▶ **TRY IT**: Rewrite all of the items below with "picture" swapped for "frame" wherever it occurs, and keep everything else the same.

▶ **DATA SECTION**:
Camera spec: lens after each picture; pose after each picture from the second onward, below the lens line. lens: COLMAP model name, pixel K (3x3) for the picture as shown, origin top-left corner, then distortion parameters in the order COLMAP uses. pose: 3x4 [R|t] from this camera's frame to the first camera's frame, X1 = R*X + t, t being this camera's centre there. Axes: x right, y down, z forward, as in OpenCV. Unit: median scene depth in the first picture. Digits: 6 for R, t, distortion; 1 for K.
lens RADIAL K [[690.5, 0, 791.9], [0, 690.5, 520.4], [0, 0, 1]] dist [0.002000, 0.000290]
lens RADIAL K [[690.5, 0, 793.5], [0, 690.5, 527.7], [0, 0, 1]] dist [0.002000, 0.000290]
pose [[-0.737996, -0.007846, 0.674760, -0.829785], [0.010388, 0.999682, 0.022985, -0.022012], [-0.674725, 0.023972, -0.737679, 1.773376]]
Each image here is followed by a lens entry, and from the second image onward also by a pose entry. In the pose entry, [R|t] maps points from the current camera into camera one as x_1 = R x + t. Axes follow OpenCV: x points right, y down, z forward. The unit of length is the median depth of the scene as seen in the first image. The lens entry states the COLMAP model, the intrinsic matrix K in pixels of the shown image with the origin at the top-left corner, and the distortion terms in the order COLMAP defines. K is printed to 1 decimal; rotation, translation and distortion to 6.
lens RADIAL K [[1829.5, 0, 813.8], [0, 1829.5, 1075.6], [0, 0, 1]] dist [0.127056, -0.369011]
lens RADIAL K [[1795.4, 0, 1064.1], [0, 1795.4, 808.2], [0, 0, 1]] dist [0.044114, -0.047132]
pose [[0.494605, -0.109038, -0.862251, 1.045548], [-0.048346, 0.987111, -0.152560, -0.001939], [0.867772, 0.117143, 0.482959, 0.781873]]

▶ **TASK ANSWER**:
Camera spec: lens after each frame; pose after each frame from the second onward, below the lens line. lens: COLMAP model name, pixel K (3x3) for the frame as shown, origin top-left corner, then distortion parameters in the order COLMAP uses. pose: 3x4 [R|t] from this camera's frame to the first camera's frame, X1 = R*X + t, t being this camera's centre there. Axes: x right, y down, z forward, as in OpenCV. Unit: median scene depth in the first frame. Digits: 6 for R, t, distortion; 1 for K.
lens RADIAL K [[690.5, 0, 791.9], [0, 690.5, 520.4], [0, 0, 1]] dist [0.002000, 0.000290]
lens RADIAL K [[690.5, 0, 793.5], [0, 690.5, 527.7], [0, 0, 1]] dist [0.002000, 0.000290]
pose [[-0.737996, -0.007846, 0.674760, -0.829785], [0.010388, 0.999682, 0.022985, -0.022012], [-0.674725, 0.023972, -0.737679, 1.773376]]
Each image here is followed by a lens entry, and from the second image onward also by a pose entry. In the pose entry, [R|t] maps points from the current camera into camera one as x_1 = R x + t. Axes follow OpenCV: x points right, y down, z forward. The unit of length is the median depth of the scene as seen in the first image. The lens entry states the COLMAP model, the intrinsic matrix K in pixels of the shown image with the origin at the top-left corner, and the distortion terms in the order COLMAP defines. K is printed to 1 decimal; rotation, translation and distortion to 6.
lens RADIAL K [[1829.5, 0, 813.8], [0, 1829.5, 1075.6], [0, 0, 1]] dist [0.127056, -0.369011]
lens RADIAL K [[1795.4, 0, 1064.1], [0, 1795.4, 808.2], [0, 0, 1]] dist [0.044114, -0.047132]
pose [[0.494605, -0.109038, -0.862251, 1.045548], [-0.048346, 0.987111, -0.152560, -0.001939], [0.867772, 0.117143, 0.482959, 0.781873]]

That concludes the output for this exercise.